Some business cards also offer benefits specific to business owners, like Wi-Fi when traveling or extra cash back on office supplies.
Depending on your line of credit, you could make larger purchases upfront to get your business running. Use your credit as a revolving operating loan during business launch or lean times.
Compare business cards for bad credit
How to choose a secured business credit card
There aren’t as many options for secured business credit cards as there are for unsecured business credit cards, but you can still try to narrow down the best card for you by looking at:
- Annual fee. Most secured business credit cards have annual fees between $25 and $45. Check whether a card’s annual fee will be waived the first year if you’re looking to try one out.
- Rewards. You may find a card with rewards, which is immediately a good deal when it comes to secured cards. This may be a secondary benefit, however, as your main goal will probably be to build your business credit. You can also compare a number of high-powered unsecured business cards that offer excellent rewards.
- Minimum security deposit. Typically, you’ll find a $500 minimum security deposit.
- Maximum security deposit. You may want a very high credit limit — in that case, look for a card with a high maximum security deposit.
- Cost of employee cards. Some providers charge for additional employee cards. If you’re not sure, contact the provider before applying.
What fees does a secured business card have?
- Security deposit. Consider what you want your credit limit to be and make sure you have that amount available to open the card.
- Annual fee. Some cards will waive this fee for the first year.
- Per-card annual fees. You could pay an annual fee for each additional card.
- Late payment, overlimit and returned payment fees. Any of these fees could trigger a penalty interest rate, so check your card’s rate table.
- Foreign transaction fees. You may be charged a percentage or flat fee for using the card abroad or on foreign websites.
Pros and cons of secured business credit cards
- Multiple users. Many cards allow you to add several authorized users to the card for business expenses and purchases.

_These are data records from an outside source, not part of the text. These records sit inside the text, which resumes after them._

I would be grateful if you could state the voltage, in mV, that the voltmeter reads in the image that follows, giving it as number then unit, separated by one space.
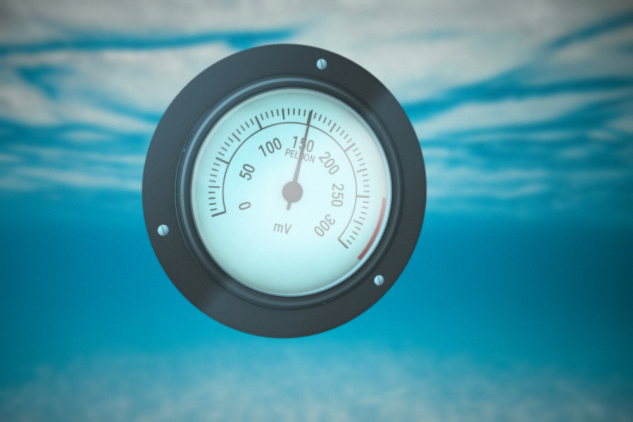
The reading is 150 mV
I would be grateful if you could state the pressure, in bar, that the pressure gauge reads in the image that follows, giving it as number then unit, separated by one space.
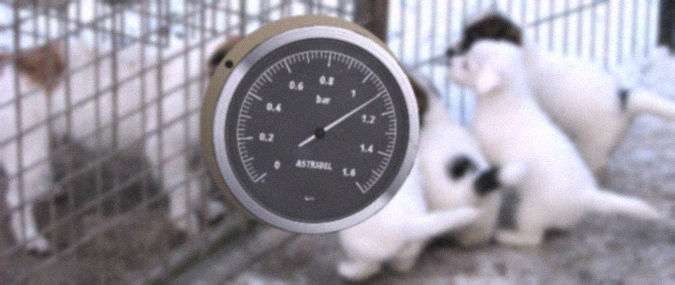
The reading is 1.1 bar
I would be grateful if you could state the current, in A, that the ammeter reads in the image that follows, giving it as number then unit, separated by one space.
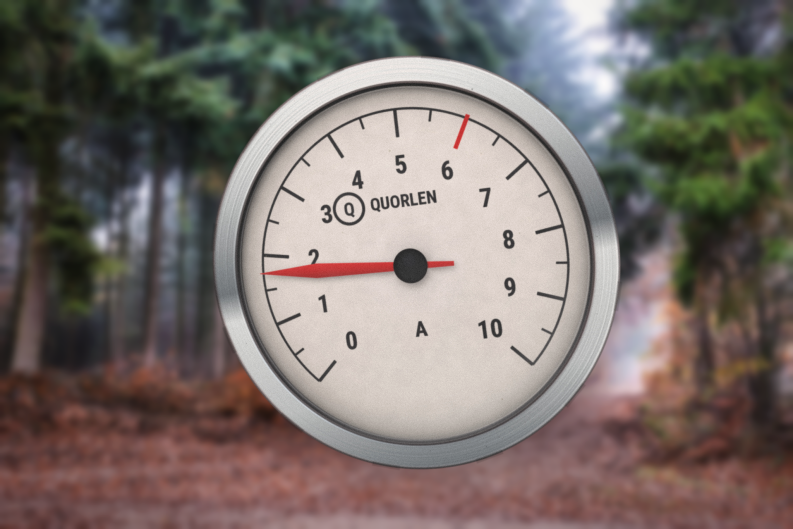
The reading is 1.75 A
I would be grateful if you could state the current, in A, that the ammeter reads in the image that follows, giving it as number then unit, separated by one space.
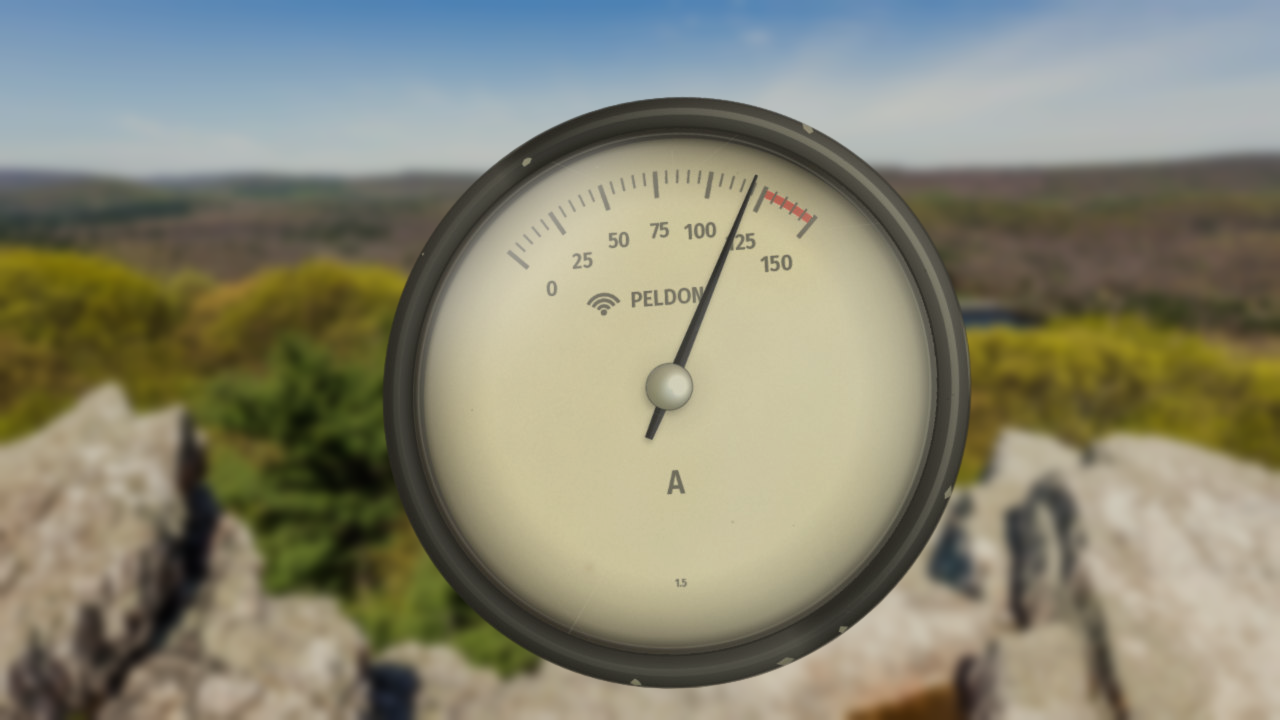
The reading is 120 A
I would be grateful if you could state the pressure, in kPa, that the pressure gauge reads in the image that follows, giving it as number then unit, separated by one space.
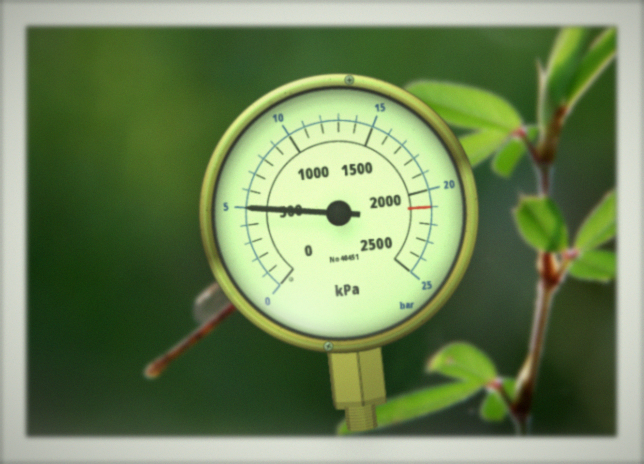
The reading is 500 kPa
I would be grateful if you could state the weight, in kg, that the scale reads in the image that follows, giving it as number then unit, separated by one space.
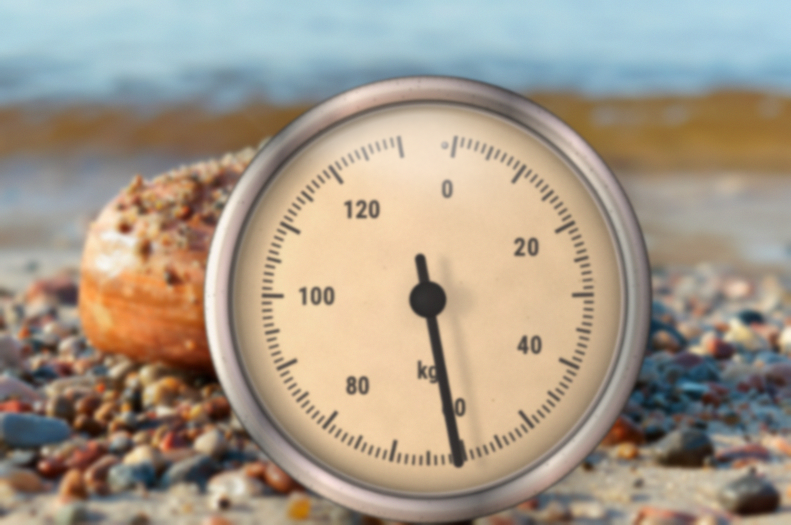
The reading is 61 kg
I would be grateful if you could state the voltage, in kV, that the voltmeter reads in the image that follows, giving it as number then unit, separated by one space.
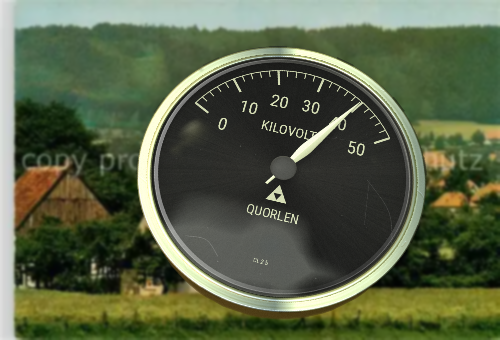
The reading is 40 kV
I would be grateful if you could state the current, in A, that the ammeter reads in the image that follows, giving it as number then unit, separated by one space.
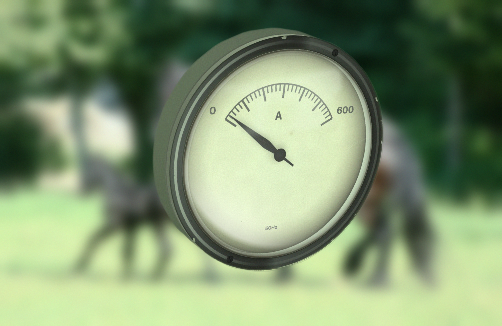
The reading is 20 A
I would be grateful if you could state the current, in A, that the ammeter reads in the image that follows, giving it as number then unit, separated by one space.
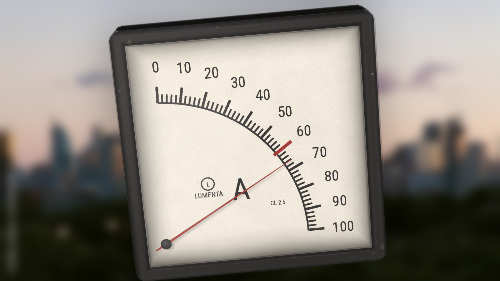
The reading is 66 A
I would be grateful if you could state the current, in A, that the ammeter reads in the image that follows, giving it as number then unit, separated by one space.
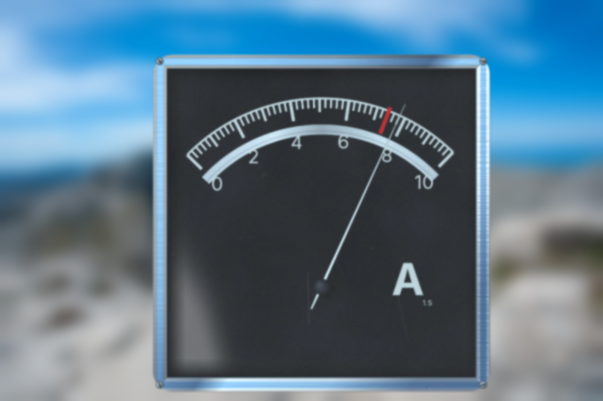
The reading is 7.8 A
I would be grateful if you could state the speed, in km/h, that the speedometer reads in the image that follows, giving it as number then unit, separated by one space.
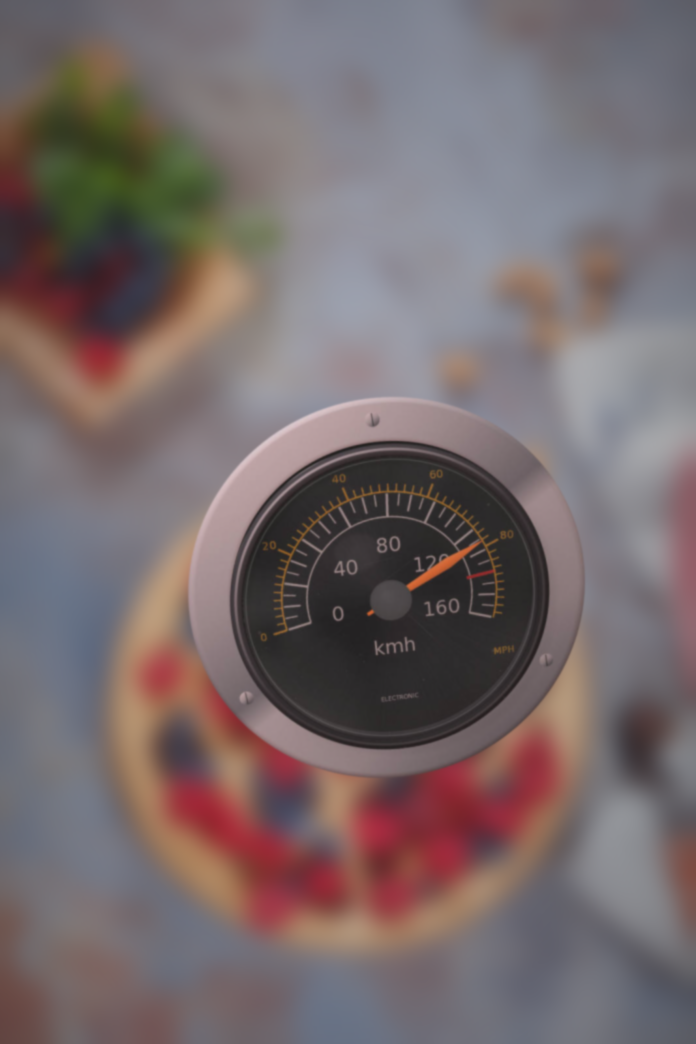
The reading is 125 km/h
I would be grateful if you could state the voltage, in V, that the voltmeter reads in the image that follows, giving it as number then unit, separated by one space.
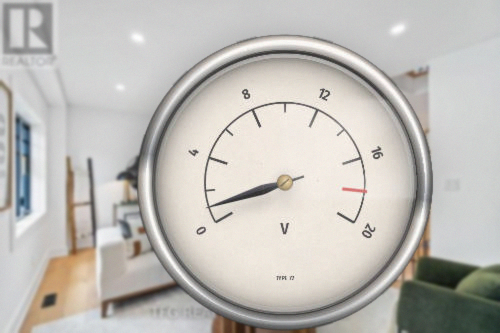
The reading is 1 V
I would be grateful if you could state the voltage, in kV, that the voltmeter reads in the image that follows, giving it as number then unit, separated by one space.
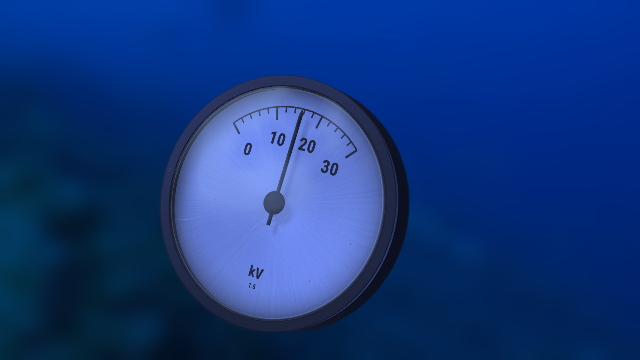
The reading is 16 kV
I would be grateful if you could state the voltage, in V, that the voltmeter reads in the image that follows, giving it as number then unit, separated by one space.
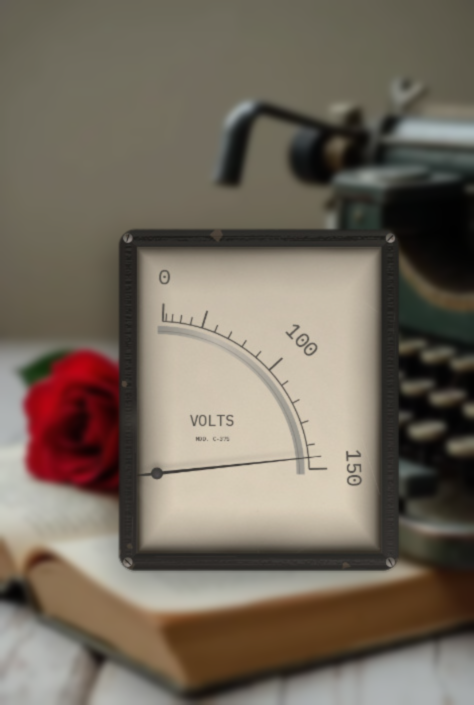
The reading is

- Helps you build credit. Many providers of secured business cards report your payment activity to business credit bureaus like Dun & Bradstreet, Equifax and Experian.
- Rewards. Some secured credit cards offer rewards such as cash back or points on certain purchases.
- Security deposit to access credit. In many cases, the cash deposit needs to be higher than the initial line of credit.
- Per-card annual fees. More users often means more fees.
- Slim pickings. Fewer banks offer secured business cards versus unsecured products.
- High variable interest rates. Secured business cards typically come with higher interest rates than the average APR of around 16%.
How to apply for a secured business credit card
To apply for a secured credit card for your business, do the following:
- Apply online or at your bank. You will most likely need to fill out a personal guarantee for the card, even though it’s a business card. This makes you personally responsible for the card’s balance. Have your Social Security number ready, along with your company’s federal tax ID.
- Bring financial documents. These might include revenue figures, a financial reference and your banking information.
- Submit corporate W-9 info. Sign a substitute for your company’s W-9 or submit your W-9 paperwork.
After you get your secured business card, focus on making your monthly payments on time and in full to prove to the credit card bureaus that you’re a reliable customer.
As you continue to use your card, your provider might periodically review your account to see if you’re eligible for an upgrade to an unsecured credit card. You can also call the company and request a credit account review.